Travis Kalanick: “We had been going to them (Google) really interested in partnering in some fashion. Maybe we could find a way to take our efforts to partner and get to the future faster. And they were generally not receptive.” Photo credit: Reuters
SAN FRANCISCO — Former Uber CEO Travis Kalanick once thought of the company suing Uber as a “big brother.”
In his testimony Wednesday during the trial to hear Google self-driving subsidiary Waymo’s lawsuit accusing Uber of stealing trade secrets, Kalanick said he had repeatedly tried to partner with the search engine giant on an autonomous vehicle ride-hailing service. The former executive said Uber eventually decided to start its own autonomous vehicle development after repeated requests for meetings were ignored.
“We had been going to them really interested in partnering in some fashion,” Kalanick said. “Maybe we could find a way to take our efforts to partner and get to the future faster. And they were generally not receptive.”
Karen Dunn, an attorney from Boies Schiller Flexner representing Uber, showed emails Kalanick received reporting rumors that Google was launching its own robotaxi service. The former executive said he repeatedly tried to meet with the tech giant, which had invested in Uber in 2013, to partner on the service.
In 2015, Uber acquired a robotics startup formed by Carnegie Mellon University researchers, launching its Advanced Technologies Center in Pittsburgh focused on the development of autonomous vehicles.
Google, which had publicly begun its own self-driving research in 2014, was “unpumped,” Kalanick said.
“Larry [Page, CEO of Google parent company Alphabet] was fairly upset with us for acquiringthe CMU team and starting autonomous vehicles for ourselves,” the former Uber executive said. “He got all angsty and said, ‘Why are you doing my thing?’ ”
Before the acquisition, Kalanick said Google and Uber’s relationship had been positive, describing Uber as the “little brother” who wanted more time from Google “than they may have been willing to give.”

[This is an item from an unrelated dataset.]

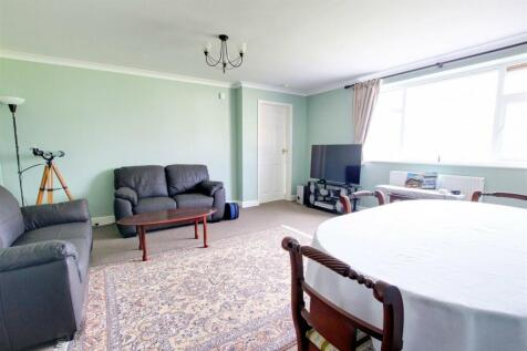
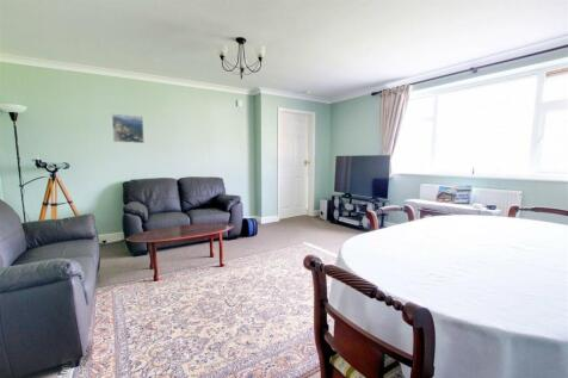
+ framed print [111,113,146,144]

He added that the relationship continued to sour after Uber acquired former Google engineer Anthony Levandowski’s startup, Otto, in August 2016. Kalanick said Page called him in October 2016, accusing him of taking Google’s people and intellectual property, though he did not specifically mention Levandowski or the trade secrets disputed in the current lawsuit.
Kalanick also explained the bellicose language detailed in former Uber manager John Bares’ notes. He described “cheat codes” as “elegant solutions to problems that haven’t been thought of before,” such as the sensors equipped on Tesla vehicles collecting data to improve the automaker’s self-driving software.